La guerre Arménie-Azerbaïdjan selon S.E. Pierre ANDRIEU

Pierre ANDRIEU

Entré au Quai d’Orsay en 1980 en passant le concours du Cadre Orient avec le russe et le chinois, Pierre Andrieu a eu une carrière diplomatique centrée sur l’Europe de l’est (Bulgarie) et nordique (Suède et Finlande), la Russie (Conseiller politique puis Conseiller culturel et de coopération auprès de l’Ambassade de France à Moscou) et la CEI (Ambassadeur au Tadjikistan et en Moldavie, co-président du groupe de Minsk chargé, dans le cadre de l’OSCE, du règlement du conflit du Haut-Karabagh entre l’Arménie et l’Azerbaïdjan). Il a également occupé la fonction d’Ambassadeur pour le Partenariat oriental et la Mer Noire. A l’Administration centrale, Pierre Andrieu a suivi les dossiers de la Chine et de Hong-Kong à la Direction d’Asie et d’Océanie puis a occupé le fonction de Sous-directeur de l’Europe occidentale, nordique et balte à la Direction de l’Union européenne. Il s’est également occupé de diplomatie économique comme Ambassadeur pour les régions de Champagne-Ardennes et de Lorraine et adjoint de M. Jean-Pierre Chevènement, Représentant spécial du gouvernement pour la Russie. Pierre Andrieu a été auditeur de la 65ème session nationale « politique de défense » de l’Institut des Hautes études de défense nationale (IHEDN). Depuis six ans Pierre Andrieu enseigne la politique étrangère de la Russie et les relations russo-chinoises à Sciences Po Paris (PSIA, campus anglo-américain de Reims et européen de Nancy). Il a également donné des cours sur les défis de l’UE au MGIMO à Moscou. Après avoir travaillé dans l’intelligence économique avec « Entreprise & Diplomatie » (groupe ADIT), Pierre Andrieu est actuellement Senior Adviser auprès de Schneider Group, compagnie allemande implantée en Russie et en CEI, spécialisée dans l’accompagnement des sociétés européennes et françaises sur ces marchés. Il vient de publier sur Diploweb « Russie-Chine : des relations ambivalentes »

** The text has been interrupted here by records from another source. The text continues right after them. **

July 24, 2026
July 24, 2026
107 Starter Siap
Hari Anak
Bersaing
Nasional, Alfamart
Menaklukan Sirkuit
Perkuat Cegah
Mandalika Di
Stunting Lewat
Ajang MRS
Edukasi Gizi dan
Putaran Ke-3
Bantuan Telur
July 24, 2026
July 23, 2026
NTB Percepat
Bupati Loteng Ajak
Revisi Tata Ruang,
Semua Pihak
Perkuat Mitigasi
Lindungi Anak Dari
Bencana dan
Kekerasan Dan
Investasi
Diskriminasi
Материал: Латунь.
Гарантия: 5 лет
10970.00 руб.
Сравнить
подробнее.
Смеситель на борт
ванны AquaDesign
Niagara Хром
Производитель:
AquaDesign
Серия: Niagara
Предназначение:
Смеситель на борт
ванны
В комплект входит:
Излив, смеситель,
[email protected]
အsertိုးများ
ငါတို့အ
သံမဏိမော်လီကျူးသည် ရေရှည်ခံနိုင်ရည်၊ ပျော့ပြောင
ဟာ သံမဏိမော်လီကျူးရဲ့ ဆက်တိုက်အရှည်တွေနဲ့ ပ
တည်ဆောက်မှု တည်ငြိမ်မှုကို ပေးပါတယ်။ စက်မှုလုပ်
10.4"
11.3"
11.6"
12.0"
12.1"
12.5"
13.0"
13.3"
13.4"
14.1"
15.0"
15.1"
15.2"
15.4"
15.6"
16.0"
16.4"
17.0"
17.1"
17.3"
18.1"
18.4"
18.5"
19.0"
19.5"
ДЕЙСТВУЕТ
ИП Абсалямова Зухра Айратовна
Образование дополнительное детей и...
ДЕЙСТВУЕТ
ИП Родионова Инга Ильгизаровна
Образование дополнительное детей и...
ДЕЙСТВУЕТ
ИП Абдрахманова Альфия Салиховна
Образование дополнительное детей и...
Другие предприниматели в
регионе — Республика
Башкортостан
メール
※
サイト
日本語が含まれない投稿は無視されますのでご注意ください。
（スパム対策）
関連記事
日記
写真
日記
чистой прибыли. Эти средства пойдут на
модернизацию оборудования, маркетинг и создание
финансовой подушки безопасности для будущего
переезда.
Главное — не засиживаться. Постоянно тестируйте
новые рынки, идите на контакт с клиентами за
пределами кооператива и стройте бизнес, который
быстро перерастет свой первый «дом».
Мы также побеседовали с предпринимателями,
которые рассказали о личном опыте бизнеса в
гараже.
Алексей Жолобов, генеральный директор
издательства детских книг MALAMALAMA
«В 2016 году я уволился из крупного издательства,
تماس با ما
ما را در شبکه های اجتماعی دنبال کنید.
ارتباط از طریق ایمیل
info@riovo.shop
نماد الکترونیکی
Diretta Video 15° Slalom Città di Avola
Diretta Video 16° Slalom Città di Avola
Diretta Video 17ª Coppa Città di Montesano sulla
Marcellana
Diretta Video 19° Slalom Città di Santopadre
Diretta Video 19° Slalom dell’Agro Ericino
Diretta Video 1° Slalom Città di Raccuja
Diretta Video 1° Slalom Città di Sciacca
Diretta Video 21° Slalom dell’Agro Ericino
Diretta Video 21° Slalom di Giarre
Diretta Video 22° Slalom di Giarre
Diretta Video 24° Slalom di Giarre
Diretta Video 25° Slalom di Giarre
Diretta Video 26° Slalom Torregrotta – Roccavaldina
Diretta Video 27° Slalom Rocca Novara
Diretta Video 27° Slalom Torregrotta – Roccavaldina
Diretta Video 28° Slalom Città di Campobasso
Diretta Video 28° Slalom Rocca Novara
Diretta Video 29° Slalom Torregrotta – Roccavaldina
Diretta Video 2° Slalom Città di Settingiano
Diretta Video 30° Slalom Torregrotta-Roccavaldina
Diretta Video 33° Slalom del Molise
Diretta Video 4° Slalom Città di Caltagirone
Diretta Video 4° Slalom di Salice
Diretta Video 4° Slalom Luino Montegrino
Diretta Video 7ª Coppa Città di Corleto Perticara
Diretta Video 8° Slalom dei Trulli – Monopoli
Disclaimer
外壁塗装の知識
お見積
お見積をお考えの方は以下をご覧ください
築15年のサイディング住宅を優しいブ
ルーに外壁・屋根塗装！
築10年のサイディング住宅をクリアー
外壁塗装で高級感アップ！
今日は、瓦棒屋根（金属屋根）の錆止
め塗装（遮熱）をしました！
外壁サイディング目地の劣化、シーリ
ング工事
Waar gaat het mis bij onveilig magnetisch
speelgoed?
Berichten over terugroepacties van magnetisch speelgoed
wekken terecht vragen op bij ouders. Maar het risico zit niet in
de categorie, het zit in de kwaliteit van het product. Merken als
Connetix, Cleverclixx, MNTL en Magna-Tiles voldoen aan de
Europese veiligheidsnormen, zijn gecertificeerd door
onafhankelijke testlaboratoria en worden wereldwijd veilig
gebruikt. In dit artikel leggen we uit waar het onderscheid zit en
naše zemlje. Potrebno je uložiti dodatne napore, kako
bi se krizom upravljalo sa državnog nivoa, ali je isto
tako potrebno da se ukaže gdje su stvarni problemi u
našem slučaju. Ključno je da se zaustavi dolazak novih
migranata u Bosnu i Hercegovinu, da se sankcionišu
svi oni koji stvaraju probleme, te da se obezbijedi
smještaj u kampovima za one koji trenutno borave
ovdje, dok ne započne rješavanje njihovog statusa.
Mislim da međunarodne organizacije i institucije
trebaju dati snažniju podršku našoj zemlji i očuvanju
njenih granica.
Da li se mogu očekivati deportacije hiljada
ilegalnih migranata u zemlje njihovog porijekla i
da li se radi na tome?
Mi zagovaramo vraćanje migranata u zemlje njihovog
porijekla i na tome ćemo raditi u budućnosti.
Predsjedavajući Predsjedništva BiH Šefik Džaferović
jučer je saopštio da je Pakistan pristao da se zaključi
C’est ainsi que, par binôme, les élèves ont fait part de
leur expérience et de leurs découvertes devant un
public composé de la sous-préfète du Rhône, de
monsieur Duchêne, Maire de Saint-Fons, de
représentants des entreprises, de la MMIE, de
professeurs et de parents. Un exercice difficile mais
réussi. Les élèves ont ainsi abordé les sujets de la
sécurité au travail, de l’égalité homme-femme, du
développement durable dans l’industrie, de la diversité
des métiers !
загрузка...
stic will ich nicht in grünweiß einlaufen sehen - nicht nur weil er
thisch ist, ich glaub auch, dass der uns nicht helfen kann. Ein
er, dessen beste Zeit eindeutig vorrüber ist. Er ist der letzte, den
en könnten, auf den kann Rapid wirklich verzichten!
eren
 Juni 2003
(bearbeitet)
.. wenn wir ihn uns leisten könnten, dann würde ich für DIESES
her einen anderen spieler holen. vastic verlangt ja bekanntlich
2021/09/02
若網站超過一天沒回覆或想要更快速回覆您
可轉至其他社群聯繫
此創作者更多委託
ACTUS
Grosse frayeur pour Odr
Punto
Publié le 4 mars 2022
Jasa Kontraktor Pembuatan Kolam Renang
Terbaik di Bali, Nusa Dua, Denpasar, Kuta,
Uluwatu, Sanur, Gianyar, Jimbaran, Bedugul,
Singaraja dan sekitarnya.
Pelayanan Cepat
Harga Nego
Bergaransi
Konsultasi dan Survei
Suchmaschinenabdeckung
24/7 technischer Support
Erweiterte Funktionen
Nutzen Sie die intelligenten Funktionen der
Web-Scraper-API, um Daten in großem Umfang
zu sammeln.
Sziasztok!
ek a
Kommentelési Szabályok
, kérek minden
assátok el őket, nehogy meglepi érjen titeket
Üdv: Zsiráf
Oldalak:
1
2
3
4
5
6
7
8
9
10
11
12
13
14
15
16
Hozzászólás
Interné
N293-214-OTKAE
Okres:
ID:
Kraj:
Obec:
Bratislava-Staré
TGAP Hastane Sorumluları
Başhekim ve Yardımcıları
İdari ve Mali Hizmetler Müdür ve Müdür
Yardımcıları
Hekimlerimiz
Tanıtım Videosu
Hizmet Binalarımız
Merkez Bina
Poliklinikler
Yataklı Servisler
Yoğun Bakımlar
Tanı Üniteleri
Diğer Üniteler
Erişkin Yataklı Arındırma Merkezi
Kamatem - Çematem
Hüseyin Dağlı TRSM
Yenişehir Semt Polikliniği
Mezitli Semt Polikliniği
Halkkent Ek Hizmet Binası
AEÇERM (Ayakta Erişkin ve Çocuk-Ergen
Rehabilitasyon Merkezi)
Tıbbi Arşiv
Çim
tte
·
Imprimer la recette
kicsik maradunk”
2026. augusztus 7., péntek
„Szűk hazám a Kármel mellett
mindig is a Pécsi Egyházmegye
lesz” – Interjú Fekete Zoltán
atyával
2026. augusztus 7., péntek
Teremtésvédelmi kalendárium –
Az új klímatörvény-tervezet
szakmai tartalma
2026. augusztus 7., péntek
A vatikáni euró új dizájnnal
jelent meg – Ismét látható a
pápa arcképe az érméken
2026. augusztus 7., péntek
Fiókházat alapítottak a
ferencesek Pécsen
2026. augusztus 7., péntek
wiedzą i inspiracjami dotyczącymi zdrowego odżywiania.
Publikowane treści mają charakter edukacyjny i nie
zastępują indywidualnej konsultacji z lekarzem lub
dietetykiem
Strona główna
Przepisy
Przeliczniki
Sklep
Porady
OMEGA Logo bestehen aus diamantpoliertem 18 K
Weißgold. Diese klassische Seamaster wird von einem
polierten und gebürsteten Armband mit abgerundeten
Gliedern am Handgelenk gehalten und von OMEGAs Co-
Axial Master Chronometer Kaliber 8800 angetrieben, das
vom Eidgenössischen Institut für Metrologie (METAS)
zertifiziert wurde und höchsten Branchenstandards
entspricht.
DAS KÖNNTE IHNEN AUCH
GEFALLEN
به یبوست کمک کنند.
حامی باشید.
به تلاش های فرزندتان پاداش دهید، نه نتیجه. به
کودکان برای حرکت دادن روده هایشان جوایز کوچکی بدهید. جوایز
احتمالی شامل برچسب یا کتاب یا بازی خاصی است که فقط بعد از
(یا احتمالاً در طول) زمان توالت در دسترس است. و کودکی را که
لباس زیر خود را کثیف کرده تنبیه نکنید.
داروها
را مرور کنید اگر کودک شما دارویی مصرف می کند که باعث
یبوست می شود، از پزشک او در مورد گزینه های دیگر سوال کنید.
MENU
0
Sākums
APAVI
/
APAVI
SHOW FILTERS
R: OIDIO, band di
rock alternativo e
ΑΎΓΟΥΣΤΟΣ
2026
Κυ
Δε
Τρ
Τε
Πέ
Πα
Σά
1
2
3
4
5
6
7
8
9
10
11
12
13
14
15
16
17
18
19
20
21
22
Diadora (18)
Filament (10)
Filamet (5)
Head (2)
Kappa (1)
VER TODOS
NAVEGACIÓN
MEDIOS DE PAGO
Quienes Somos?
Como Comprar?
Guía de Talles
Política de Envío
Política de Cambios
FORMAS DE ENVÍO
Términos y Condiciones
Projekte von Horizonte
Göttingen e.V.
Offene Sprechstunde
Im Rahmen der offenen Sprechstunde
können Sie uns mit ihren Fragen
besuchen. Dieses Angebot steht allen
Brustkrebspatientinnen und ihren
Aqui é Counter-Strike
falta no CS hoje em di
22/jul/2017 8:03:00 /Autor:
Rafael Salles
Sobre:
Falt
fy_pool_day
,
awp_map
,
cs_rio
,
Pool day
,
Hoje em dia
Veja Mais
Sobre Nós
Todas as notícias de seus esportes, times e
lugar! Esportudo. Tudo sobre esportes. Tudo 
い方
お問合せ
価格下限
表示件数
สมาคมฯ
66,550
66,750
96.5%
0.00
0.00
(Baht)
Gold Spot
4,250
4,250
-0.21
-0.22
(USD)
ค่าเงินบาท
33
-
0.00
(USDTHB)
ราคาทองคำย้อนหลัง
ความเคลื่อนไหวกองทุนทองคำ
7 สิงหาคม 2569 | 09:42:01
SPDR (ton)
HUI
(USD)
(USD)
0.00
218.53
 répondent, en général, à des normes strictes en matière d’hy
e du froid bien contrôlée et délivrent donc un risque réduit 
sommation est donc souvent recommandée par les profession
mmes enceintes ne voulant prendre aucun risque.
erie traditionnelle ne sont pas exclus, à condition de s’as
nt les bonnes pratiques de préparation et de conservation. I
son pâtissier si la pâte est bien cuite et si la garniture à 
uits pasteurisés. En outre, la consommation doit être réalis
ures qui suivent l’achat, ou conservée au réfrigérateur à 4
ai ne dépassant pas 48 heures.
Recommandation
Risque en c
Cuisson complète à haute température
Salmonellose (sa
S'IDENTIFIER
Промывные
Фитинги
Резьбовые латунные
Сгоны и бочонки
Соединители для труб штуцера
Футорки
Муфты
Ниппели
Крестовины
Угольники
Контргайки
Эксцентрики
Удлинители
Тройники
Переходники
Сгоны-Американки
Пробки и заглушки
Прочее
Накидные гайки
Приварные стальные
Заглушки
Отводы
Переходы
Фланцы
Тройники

EAP : comment considérez-vous le conflit armé actuel entre l’Arménie et l’Azerbaïdjan : est-ce le retour d’une guerre archaïque héritée de l’URSS? une nouvelle donne stratégique en construction dans le Caucase?

Pierre ANDRIEU : le conflit armé est la prolongation d’un conflit qui date de l’URSS, et même d’avant. Selon la politique soviétique des nationalités, théorisée par Staline dès avant la Revolution de 1917 (un peuple, une territoire, une langue), une région autonome du Haut-Karabagh avait été créée et, bien que déjà peuplée en majorité d’Arméniens, attribuée à la République socialiste soviétique (RSS) d’Azerbaïdjan et non pas à la RSS d’Arménie, pour des raisons peu claires. La racine du conflit actuel réside dans cette répartition arbitraire des territoires.

La nouvelle donne apparue maintenant semble être le soutien direct, massif et armé de la Turquie, pourtant membre du groupe de Minsk, à l’Azerbaïdjan. De ce fait, l’Arménie refuse que la Turquie fasse partie des co-présidents du groupe de Minsk. Le groupe de Minsk, composé de 13 pays, dont les deux protagonistes, a été constitué en 1992 par l’OSCE afin de trouver une issue pacifique à la guerre arméno-azerbaïdjanaise. Celle-ci s’était terminée en 1994 par par un cessez-le-feu consacrant l’occupation par l’Arménie non seulement de la région autonome mais aussi de sept districts azerbaïdjanais n’ayant jamais fait partie de celle-ci. Le groupe de Minsk est le seul format disposant du mandat de négociation de l’OSCE avec le soutien de la communauté internationale (ONU, UE) …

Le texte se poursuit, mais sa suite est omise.